■ **PASSAGE PROVIDED**:
*** Block opens ***
Do developers have too much power here in the state of Florida?
- No, I don't think they have too much power.
I think we are a capitalist society.
I think we have constitutional rights to do things, and I think we value property rights in the state.
Now the question is, is what do we do as a state to help combat the ideal of this land being converted from agriculture into to housing?
Because agriculture has a lot of enemies in this state that, you know, the net 2050s and the net 2035s believe you gotta eliminate 30 to 40% of your agriculture to get to net zero, right?
Now, I've told them many times I've said, well, okay, let's just assume you do that.
Who's gonna starve to death in this world?
There's gonna be another billion people on this planet in the next 20, 25 years, who's gonna feed 'em?
And, you know, it's like the fake meat issue, right?
We banned fake meat, we're the first state in the union to ban fake meat.
It's something we pushed last year.
A synthetic meat.
You wanna receive a biomass, you grow it in a Petri dish, you run it through your 3D printer, and in whatever that prints out you eat?
And you know, we're gonna stay with our supply chain and our cattle industry and our beef products that we have here.
And it's not only about protecting our beef industry and our supply chain, which is a big deal, but we have to protect our consumers.
You know, the USDA and FDA give provisional okays to go ahead with some of these experimental processes.
And within the last 10 years, we've had 10,000 of those provisional go aheads stricken down because they've discovered their health defects for human population or animal population.
*** Block closes ***
■ **BRIEF A**: Can you return every line of the records below exactly as they appear, changing nothing?

■ **THE INPUT**:
*** Block opens ***
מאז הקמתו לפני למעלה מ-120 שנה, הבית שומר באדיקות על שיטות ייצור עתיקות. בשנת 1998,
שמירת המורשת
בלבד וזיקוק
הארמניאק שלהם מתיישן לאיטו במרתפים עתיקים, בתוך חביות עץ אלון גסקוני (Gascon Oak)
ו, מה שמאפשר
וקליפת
*** Block closes ***
■ **BRIEF B**:
Do the following statements agree with the passage on Florida developers and agriculture above? Answer yes or no for each, and quote the words of the passage that decide it.
(i) The speaker thinks developers have too much power in Florida.
(ii) Florida was the first state in the union to ban fake meat.
(iii) According to the speaker, 10,000 provisional go-aheads were stricken down within the last 20 years.

■ **YOUR RESPONSE A**:
מאז הקמתו לפני למעלה מ-120 שנה, הבית שומר באדיקות על שיטות ייצור עתיקות. בשנת 1998,
שמירת המורשת
בלבד וזיקוק
הארמניאק שלהם מתיישן לאיטו במרתפים עתיקים, בתוך חביות עץ אלון גסקוני (Gascon Oak)
ו, מה שמאפשר
וקליפת

■ **YOUR RESPONSE B**:
(i) No: "No, I don't think they have too much power."
(ii) Yes: "we're the first state in the union to ban fake meat."
(iii) No: "within the last 10 years, we've had 10,000 of those provisional go aheads stricken down"